Although we work with three companies in this example, it is easy and almost always a good idea to generalize the program to an arbitrary number of companies. All we assume is that their stock prices are in files with names of the form stockprices_X.csv, where X is the company name. With aid of the function call glob.glob('stockprices_*.csv') we get a list of all such files. By looping over this list, extracting the company name, and calling read_file, we can store the dates and corresponding prices in dictionaries dates and prices, indexed by the company name:

dates = {};  prices = {}
import glob, numpy as np
filenames = glob.glob('stockprices_*.csv')
companies = []
for filename in filenames:
    company = filename[12:-4]
    d, p = read_file(filename)
    dates[company] = d
    prices[company] = p

The next step is to normalize the prices such that they coincide on a certain date.

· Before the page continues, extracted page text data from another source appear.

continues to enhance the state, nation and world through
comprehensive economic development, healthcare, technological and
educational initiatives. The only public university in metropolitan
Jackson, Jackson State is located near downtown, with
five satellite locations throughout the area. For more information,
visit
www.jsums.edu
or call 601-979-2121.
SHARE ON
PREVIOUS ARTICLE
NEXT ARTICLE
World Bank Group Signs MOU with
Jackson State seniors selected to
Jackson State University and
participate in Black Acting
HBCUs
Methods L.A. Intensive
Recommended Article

We pick this date as the first month we have data for the youngest company. In lists of date or datetime objects, we can use Python's max and min function to extract the newest and oldest date.

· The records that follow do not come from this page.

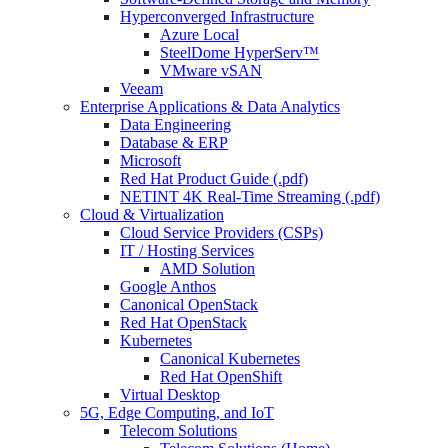
Hyperconverged Infrastructure
Azure Local
SteelDome HyperServ™
VMware vSAN
Veeam
Enterprise Applications & Data Analytics
Data Engineering
Database & ERP
Microsoft
Red Hat Product Guide (.pdf)
NETINT 4K Real-Time Streaming (.pdf)
Cloud & Virtualization
Cloud Service Providers (CSPs)
IT / Hosting Services
AMD Solution
Google Anthos
Canonical OpenStack
Red Hat OpenStack
Kubernetes
Canonical Kubernetes
Red Hat OpenShift
Virtual Desktop
5G, Edge Computing, and IoT
Telecom Solutions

first_months = [dates[company][0] for company in dates]
normalize_date = max(first_months)
for company in dates:
    index = dates[company].index(normalize_date)
    prices[company] /= prices[company][index]

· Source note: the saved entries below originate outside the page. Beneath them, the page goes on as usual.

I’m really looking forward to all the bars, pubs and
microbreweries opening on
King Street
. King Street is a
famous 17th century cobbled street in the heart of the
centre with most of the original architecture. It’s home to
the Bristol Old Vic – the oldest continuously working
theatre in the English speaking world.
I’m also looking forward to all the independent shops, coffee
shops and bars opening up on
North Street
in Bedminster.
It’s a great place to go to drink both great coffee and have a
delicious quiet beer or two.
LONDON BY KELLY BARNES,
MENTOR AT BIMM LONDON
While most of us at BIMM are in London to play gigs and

# Plot log of price versus years

import matplotlib.pyplot as plt
from matplotlib.dates import YearLocator, MonthLocator, DateFormatter

fig, ax = plt.subplots()
legends = []
for company in prices:
    ax.plot_date(dates[company], np.log(prices[company]),
                 '-', label=company)
    legends.append(company)
ax.legend(legends, loc='upper left')
ax.set_ylabel('logarithm of normalized value')

# Format the ticks
years    = YearLocator(5)   # major ticks every 5 years
months   = MonthLocator(6)  # minor ticks every 6 months
yearsfmt = DateFormatter('%Y')
ax.xaxis.set_major_locator(years)
ax.xaxis.set_major_formatter(yearsfmt)
ax.xaxis.set_minor_locator(months)
ax.autoscale_view()
fig.autofmt_xdate()

plt.savefig('tmp.pdf'); plt.savefig('tmp.png')
plt.show()

The normalized prices varies a lot, so to see the development over 30 years better, we decide to take the logarithm of the prices. The plotting procedure is somewhat involved so the reader should take the coming code more as a recipe than as a sequence of statement to really understand:

import matplotlib.pyplot as plt
from matplotlib.dates import YearLocator, MonthLocator, DateFormatter

fig, ax = plt.subplots()
legends = []
for company in prices:
    ax.plot_date(dates[company], np.log(prices[company]),
                 '-', label=company)
    legends.append(company)
ax.legend(legends, loc='upper left')
ax.set_ylabel('logarithm of normalized value')

# Format the ticks
years    = YearLocator(5)   # major ticks every 5 years
months   = MonthLocator(6)  # minor ticks every 6 months
yearsfmt = DateFormatter('%Y')
ax.xaxis.set_major_locator(years)
ax.xaxis.set_major_formatter(yearsfmt)
ax.xaxis.set_minor_locator(months)
ax.autoscale_view()
fig.autofmt_xdate()

plt.savefig('tmp.pdf'); plt.savefig('tmp.png')
Figure 2 shows the resulting plot. We observe that the normalized prices coincide when Google entered the market, here at Sep 1, 2004. Note that there is a log scale on the vertical axis. You may want to plot the real normalized prices to get a stronger impression of the significant recent rise in value, especially for Apple.


Figure 2: The evolution of stock prices for three companies.